How big can this discrepancy be in practice? Let’s see. First, we will show you the variance of test results in PCMark05 at five successive runs of the benchmark.
The Corsair SSD passed these tests after a long idle period (during which it could have carried out all planned optimizations) without a previous random write load and without storing any data. Easy to see, even under such comfortable conditions the benchmark provokes some changes in the data placement structure and calls for the controller’s optimization algorithms because there are as many as five different loads. As the consequence, the results of some iterations of the benchmark differ up to 10% from the average of the five iterations.
And what if we make things more complicated by benchmarking an SSD that already has some data which occupy some of its storage space and having previously tormented it with a generous portion of write requests in IOMeter?
Yes, the SSD feels worse now. The average result across the five tests is obviously lower now. You can see this even from the graphs, without looking at the numbers. And what is the most disturbing thing for a hardware tester, the variance of results between the different runs of the benchmark has changed. Some tests now deliver repeatable results, but the results of the file write test vary by 15% from the average. The results of the Windows XP startup test vary by over 30% even! The SSD’s speed is fluctuating, without showing any pattern.
Perhaps this is only a problem of the Corsair P128’s controller? Alas, all modern SSDs behave in the same way. But again, how big can this variance in performance be? Let’s check out the performance hit provoked by the storing of data and the preliminary load on two SSDs: a Corsair P128 and an 80GB Intel X25-M.
So, the performance decreases depending on the type of load and on the controller installed in the specific SSD. The value of the performance hit varies from negligible to serious (up to 46%)!
This diagram suggests that SSDs’ controllers might be compared according to the performance hit, but we won’t do such a comparison because the performance hit depends on the type of load and the history of previous requests. Our results won’t be repeatable and thus won’t be verifiable.
Well, Intel’s early SSDs indeed had problems with performance and the firmware update was meant to target this issue.
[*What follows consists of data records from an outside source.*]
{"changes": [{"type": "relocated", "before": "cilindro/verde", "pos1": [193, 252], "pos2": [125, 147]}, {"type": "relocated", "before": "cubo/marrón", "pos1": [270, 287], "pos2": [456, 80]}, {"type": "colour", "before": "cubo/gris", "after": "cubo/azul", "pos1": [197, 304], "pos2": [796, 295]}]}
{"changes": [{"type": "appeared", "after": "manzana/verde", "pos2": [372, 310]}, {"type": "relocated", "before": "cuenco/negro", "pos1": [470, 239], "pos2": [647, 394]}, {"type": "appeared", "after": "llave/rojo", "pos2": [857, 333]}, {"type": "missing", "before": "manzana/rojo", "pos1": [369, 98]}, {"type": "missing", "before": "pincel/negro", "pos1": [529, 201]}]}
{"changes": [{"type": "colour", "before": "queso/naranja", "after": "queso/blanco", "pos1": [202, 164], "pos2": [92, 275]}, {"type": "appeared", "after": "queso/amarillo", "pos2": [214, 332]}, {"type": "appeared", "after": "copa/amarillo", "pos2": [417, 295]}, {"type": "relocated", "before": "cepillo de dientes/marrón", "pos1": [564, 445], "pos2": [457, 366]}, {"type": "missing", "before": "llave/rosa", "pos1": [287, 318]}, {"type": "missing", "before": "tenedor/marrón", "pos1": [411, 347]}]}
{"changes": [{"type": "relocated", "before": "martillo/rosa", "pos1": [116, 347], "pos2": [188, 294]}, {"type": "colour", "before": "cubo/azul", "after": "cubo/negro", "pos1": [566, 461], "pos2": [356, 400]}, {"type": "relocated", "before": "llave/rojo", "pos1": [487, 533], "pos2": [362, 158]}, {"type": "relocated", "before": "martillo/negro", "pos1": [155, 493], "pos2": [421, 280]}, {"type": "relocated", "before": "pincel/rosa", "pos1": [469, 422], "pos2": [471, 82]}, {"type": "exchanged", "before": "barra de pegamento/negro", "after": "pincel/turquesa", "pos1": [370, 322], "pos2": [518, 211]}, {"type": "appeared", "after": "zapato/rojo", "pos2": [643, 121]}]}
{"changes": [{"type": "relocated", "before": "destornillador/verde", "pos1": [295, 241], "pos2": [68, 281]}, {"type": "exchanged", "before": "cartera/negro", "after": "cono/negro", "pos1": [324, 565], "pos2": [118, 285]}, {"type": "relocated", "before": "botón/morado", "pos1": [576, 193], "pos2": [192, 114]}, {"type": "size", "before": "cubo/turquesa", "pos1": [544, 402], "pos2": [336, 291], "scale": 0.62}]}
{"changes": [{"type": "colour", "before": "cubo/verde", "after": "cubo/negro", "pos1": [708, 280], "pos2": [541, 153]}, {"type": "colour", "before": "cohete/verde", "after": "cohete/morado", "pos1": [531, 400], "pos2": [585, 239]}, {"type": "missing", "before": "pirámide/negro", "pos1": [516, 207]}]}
To sum up this section, we will show you one more interesting thing we have found. It is the performance hit of the SSDs in FC-Test:
In fact, there is no performance hit altogether! The SSDs even speed up somewhat. We suspect that the SSD’s controller takes the time between the tests (the reboot of the testbed plus two minutes of waiting) to perform an optimization. Anyway, this is one more example of the unpredictable behavior of modern SSDs that lowers our confidence in the repeatability of test results.